Re: [Bugme-new] [Bug 15618] New: 2.6.18->2.6.32->2.6.33 huge regression in performance

Anton Starikov <ant.starikov@xxxxxxxxx> · Tue, 23 Mar 2010 20:42:12 +0100

I attach here callgraph.

Also I checked kernel source, actual code which was compiled is exactly what should be after patches.

Do I miss something?

Attachment:
callg.txt.gz

Description: GNU Zip compressed data
On Mar 23, 2010, at 8:17 PM, Peter Zijlstra wrote:

> On Tue, 2010-03-23 at 20:14 +0100, Anton Starikov wrote:
>> On Mar 23, 2010, at 6:45 PM, Linus Torvalds wrote:
>> 
>>> 
>>> 
>>> On Tue, 23 Mar 2010, Ingo Molnar wrote:
>>>> 
>>>> It shows a very brutal amount of page fault invoked mmap_sem spinning 
>>>> overhead.
>>> 
>>> Isn't this already fixed?

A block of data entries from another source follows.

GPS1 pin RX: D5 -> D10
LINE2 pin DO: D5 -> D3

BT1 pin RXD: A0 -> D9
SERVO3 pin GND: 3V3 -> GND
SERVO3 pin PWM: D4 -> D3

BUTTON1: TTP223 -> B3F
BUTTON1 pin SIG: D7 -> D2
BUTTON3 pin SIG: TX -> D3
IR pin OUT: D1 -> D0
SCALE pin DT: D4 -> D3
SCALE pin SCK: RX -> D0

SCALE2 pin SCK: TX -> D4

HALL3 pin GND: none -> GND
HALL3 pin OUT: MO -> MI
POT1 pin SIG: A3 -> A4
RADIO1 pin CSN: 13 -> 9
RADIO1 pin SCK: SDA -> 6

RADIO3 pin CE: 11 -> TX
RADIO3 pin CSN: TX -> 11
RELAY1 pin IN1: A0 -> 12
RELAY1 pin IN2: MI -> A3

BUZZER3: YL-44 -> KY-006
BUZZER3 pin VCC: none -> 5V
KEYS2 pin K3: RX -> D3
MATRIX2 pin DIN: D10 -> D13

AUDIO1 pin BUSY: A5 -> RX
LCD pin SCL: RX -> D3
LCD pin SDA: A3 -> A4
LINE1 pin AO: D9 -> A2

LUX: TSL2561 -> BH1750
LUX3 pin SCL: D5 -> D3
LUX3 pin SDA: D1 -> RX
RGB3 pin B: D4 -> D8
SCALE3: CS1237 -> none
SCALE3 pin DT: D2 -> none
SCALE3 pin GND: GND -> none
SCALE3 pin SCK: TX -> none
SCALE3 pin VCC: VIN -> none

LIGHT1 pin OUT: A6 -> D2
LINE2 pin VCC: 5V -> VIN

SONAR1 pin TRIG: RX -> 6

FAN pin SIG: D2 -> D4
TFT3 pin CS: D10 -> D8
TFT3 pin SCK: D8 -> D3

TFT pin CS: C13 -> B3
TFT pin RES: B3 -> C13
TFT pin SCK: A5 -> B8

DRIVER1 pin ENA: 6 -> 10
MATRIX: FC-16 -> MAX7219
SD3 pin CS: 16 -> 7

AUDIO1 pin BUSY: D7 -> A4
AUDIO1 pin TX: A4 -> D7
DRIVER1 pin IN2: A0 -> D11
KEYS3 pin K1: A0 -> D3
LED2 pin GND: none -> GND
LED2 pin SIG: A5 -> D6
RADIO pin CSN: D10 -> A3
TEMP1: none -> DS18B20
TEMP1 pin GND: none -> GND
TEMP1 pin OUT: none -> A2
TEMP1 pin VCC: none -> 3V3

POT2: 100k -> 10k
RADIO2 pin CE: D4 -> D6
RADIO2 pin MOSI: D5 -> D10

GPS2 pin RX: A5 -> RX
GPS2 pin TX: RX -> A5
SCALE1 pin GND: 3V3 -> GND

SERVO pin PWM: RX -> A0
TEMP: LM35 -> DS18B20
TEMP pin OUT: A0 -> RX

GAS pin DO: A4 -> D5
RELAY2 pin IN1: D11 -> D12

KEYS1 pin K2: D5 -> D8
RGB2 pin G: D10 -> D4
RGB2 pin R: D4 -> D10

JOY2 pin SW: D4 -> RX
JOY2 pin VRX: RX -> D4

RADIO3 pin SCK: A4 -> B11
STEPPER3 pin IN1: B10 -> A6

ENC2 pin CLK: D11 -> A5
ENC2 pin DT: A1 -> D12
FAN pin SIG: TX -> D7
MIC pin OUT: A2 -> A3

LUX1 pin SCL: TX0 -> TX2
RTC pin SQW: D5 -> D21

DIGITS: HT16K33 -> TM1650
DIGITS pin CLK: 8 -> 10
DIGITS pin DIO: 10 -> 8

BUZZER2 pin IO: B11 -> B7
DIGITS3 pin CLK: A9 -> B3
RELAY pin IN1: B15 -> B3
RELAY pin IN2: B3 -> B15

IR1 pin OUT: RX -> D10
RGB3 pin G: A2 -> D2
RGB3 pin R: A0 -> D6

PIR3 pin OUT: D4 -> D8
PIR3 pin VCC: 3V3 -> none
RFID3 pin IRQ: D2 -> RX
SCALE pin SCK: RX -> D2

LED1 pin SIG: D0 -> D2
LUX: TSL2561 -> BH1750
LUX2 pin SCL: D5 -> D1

It's the same old "x86-64 rwsemaphores are using 
>>> the shit-for-brains generic version" thing, and it's fixed by
>>> 
>>> 	1838ef1 x86-64, rwsem: 64-bit xadd rwsem implementation
>>> 	5d0b723 x86: clean up rwsem type system
>>> 	59c33fa x86-32: clean up rwsem inline asm statements
>>> 
>>> NOTE! None of those are in 2.6.33 - they were merged afterwards. But they 
>>> are in 2.6.34-rc1 (and obviously current -git). So Anton would have to 
>>> compile his own kernel to test his load.
>> 
>> 
>> Applied mentioned patches. Things didn't improve too much.
>> 
>> before:
>> prog: Total exploration time 9.880 real 60.620 user 76.970 sys
>> 
>> after:
>> prog: Total exploration time 9.020 real 59.430 user 66.190 sys
>> 
>> perf report:
>> 
>>    38.58%             prog  [kernel]                                           [k] _spin_lock_irqsave
>>    37.42%             prog  ./prog                                             [.] DBSLLlookup_ret
>>     6.22%             prog  ./prog                                             [.] SuperFastHash
>>     3.65%             prog  /lib64/libc-2.11.1.so                              [.] __GI_memcpy
>>     2.09%             prog  ./anderson.6.dve2C                                 [.] get_successors
>>     1.75%             prog  [kernel]                                           [k] clear_page_c
>>     1.73%             prog  ./prog                                             [.] index_next_dfs
>>     0.71%             prog  [kernel]                                           [k] handle_mm_fault
>>     0.38%             prog  ./prog                                             [.] cb_hook
>>     0.33%             prog  ./prog                                             [.] get_local
>>     0.32%             prog  [kernel]                                           [k] page_fault
> 
> Could you verify with a callgraph profile what that spin_lock_irqsave()
> is? If those rwsem patches were successfull mmap_sem should no longer
> have a spinlock to content on, in which case it might be another lock.
> 
> If not, something went wrong with backporting those patches.